In a decision this week Sir James Munby, President of the Family Division called on the Justice Secretary to intervene in relation to the lack of Legal Aid in a family case which the President felt was disadvantaging the child. The case concerned an application by a father, a convicted sexual offender who was seeking contact with his 7 year old son. The mother of the child opposed the application and expert evidence was involved. Clearly the case was a complex one. It is exactly the sort of case the Ministry of Justice had assured everyone would attract exceptional case funding Legal Aid as clearly it is almost impossible for there to be fair representation of the interests of the mother, the father and the child in circumstances where the parties do not have access to legal advice because their financial circumstances are such that they cannot afford it. There has always been a principle in this country that justice should be open to all and not limited to the affluent.
Unfortunately the impact of the Legal Aid changes introduced in April 2013 have meant that for the vast majority of family cases Legal Aid is no longer available. It had always been understood that the safety net of exceptional funding would be available to parties involved in family cases (and indeed other civil disputes) where the circumstances of the case were such that funding was justified to ensure that human rights were protected. Unfortunately in this case public funding hadn’t been made available so Sir James Munby concluded that the case could not be dealt with justly in the absence of the parties being on an equal footing i.e. both having access to representation. He was particularly concerned about the right to a fair trial and article 6 and 8 of the European Convention on Human Rights. He felt the case couldn’t proceed and that therefore in affect an impasse had been reached which was clearly unthinkable. He commented “There is the risk that if one has a process that is not fair to one of the parents that unfairness may in the final analysis rebound to the disadvantage of the child”. In the end he adjourned the case and invited the Ministry of Justice to intervene in the proceedings so that representations could be made about how the father could be properly legally represented.
Whilst we all work in a world where Government cuts have come to bite in many different ways there must be real concerns where the safety value of exceptional of funding which was supposed to deal with and pick up those cases where a lack of representation would lead to unfairness, seems to be working so badly. The number of cases where exceptional funding has been granted has been very small and much below the level that had been anticipated in advance of the Legal Aid changes. This is clearly an area that the Ministry of Justice need to review. One of the problems has been that the actual process of trying to achieve exceptional funding is extremely complex and takes considerable time. Therefore fewer applications are being made. Whilst the particular details of this case are not clear and of itself seem to raise a number of issues of concern.
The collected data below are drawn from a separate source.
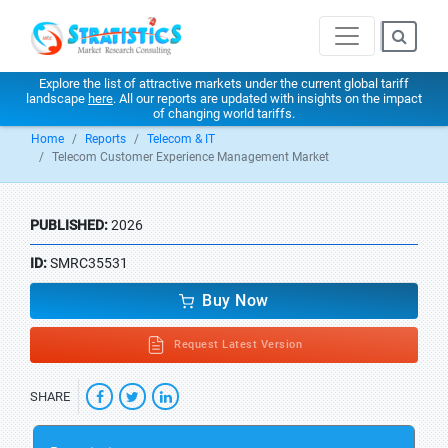
Explore the list of attractive markets under the current global tariff
landscape
here
. All our reports are updated with insights on the impact
of changing world tariffs.
Home
Reports
Telecom & IT
Telecom Customer Experience Management Market
PUBLISHED:
2026
ID:
SMRC35531
Buy Now
Request Latest Version
SHARE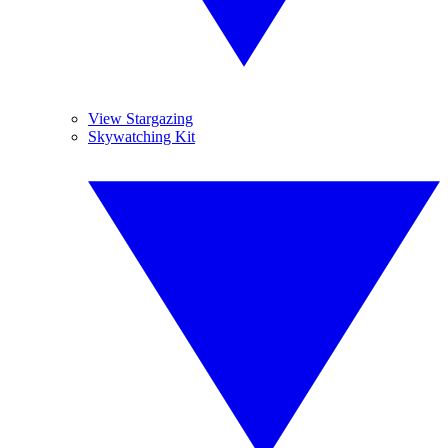
View Stargazing
Skywatching Kit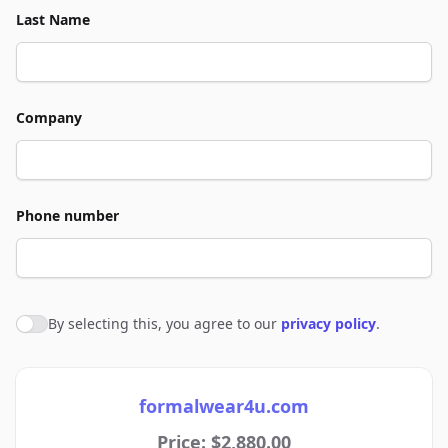
Last Name
Company
Phone number
By selecting this, you agree to our
privacy policy
.
Agree to policies
formalwear4u.com
Price: $2,880.00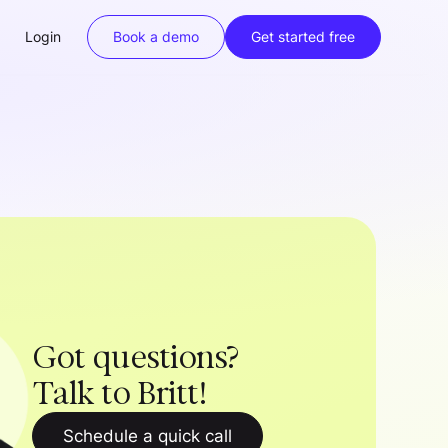
Login
Book a demo
Get started free
Got questions?
Talk to Britt!
Schedule a quick call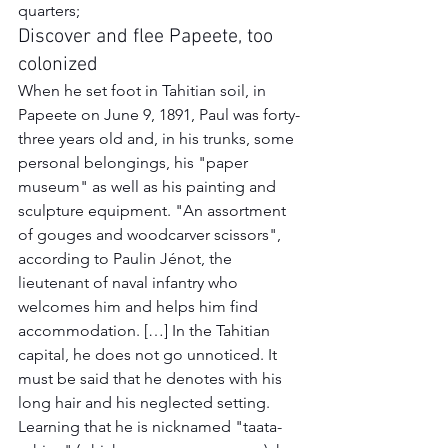
quarters;
Discover and flee Papeete, too 
colonized
When he set foot in Tahitian soil, in 
Papeete on June 9, 1891, Paul was forty-
three years old and, in his trunks, some 
personal belongings, his "paper 
museum" as well as his painting and 
sculpture equipment. "An assortment 
of gouges and woodcarver scissors", 
according to Paulin Jénot, the 
lieutenant of naval infantry who 
welcomes him and helps him find 
accommodation. […] In the Tahitian 
capital, he does not go unnoticed. It 
must be said that he denotes with his 
long hair and his neglected setting. 
Learning that he is nicknamed "taata-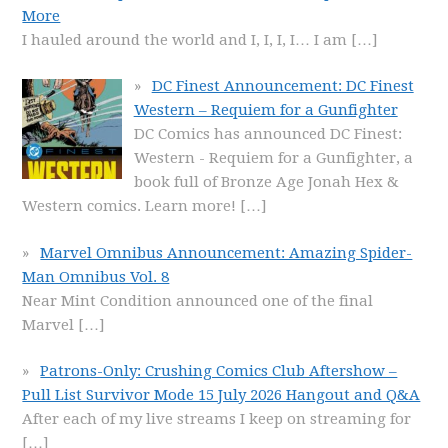
More
I hauled around the world and I, I, I, I… I am
[…]
DC Finest Announcement: DC Finest
Western – Requiem for a Gunfighter
DC Comics has announced DC Finest:
Western - Requiem for a Gunfighter, a
book full of Bronze Age Jonah Hex &
Western comics. Learn more!
[…]
Marvel Omnibus Announcement: Amazing Spider-
Man Omnibus Vol. 8
Near Mint Condition announced one of the final
Marvel
[…]
Patrons-Only: Crushing Comics Club Aftershow –
Pull List Survivor Mode 15 July 2026 Hangout and Q&A
After each of my live streams I keep on streaming for
[…]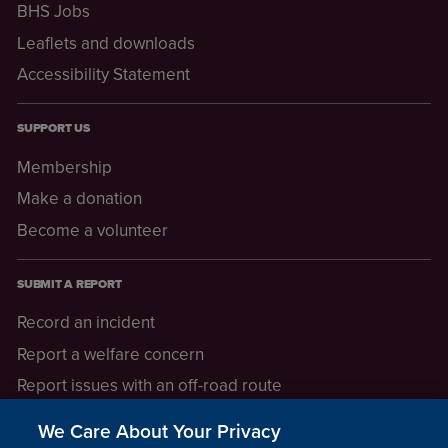
BHS Jobs
Leaflets and downloads
Accessibility Statement
SUPPORT US
Membership
Make a donation
Become a volunteer
SUBMIT A REPORT
Record an incident
Report a welfare concern
Report issues with an off-road route
Report a safeguarding concern
We Care About Your Privacy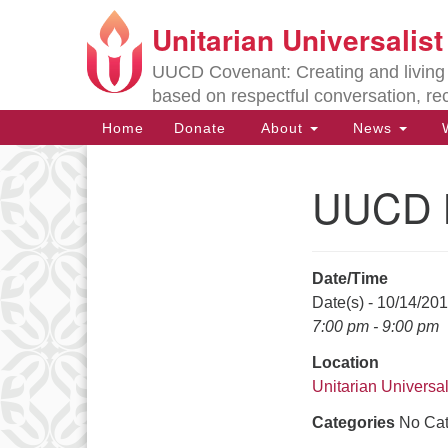
Unitarian Universalis
Google
Map
UUCD Covenant: Creating and living w
based on respectful conversation, re
Main
Home
Donate
About
News
W
Navigation
UUCD B
Section
Navigation
Date/Time
Directions from your current locat
Date(s) - 10/14/20
7:00 pm - 9:00 pm
Location
Unitarian Universal
Categories
No Cat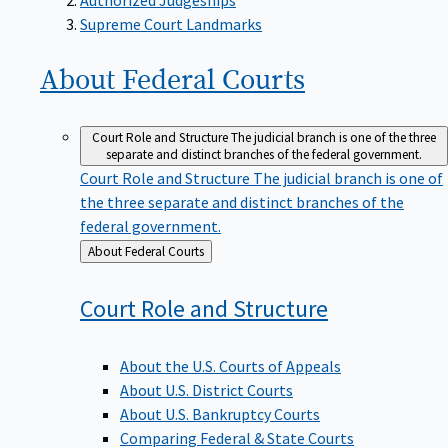
Supreme Court Landmarks
About Federal
Courts
Court Role and Structure
The judicial branch is one of the three
separate and distinct branches of the federal government.
Court Role and Structure
The judicial branch is one of
the three separate and distinct branches of the
federal government.
Back
About Federal Courts
to
Court Role and
Structure
About the U.S. Courts of Appeals
About U.S. District Courts
About U.S. Bankruptcy Courts
Comparing Federal & State Courts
There are many more apparently everyday cases where people’s access to justice is being denied and they are struggling to secure contact with their children or their financial future and need proper help to do so. As a firm we try to assist by offering a fixed fee advice scheme to assist those on limited budgets as far as possible but we would certainly share the President’s concern about the human rights of those involved in family proceedings and in particular the consequences for their children where access to justice is denied. Efforts by firms to offer alternatives can only go so far and this is clearly an area that the Ministry of Justice needs to explore further.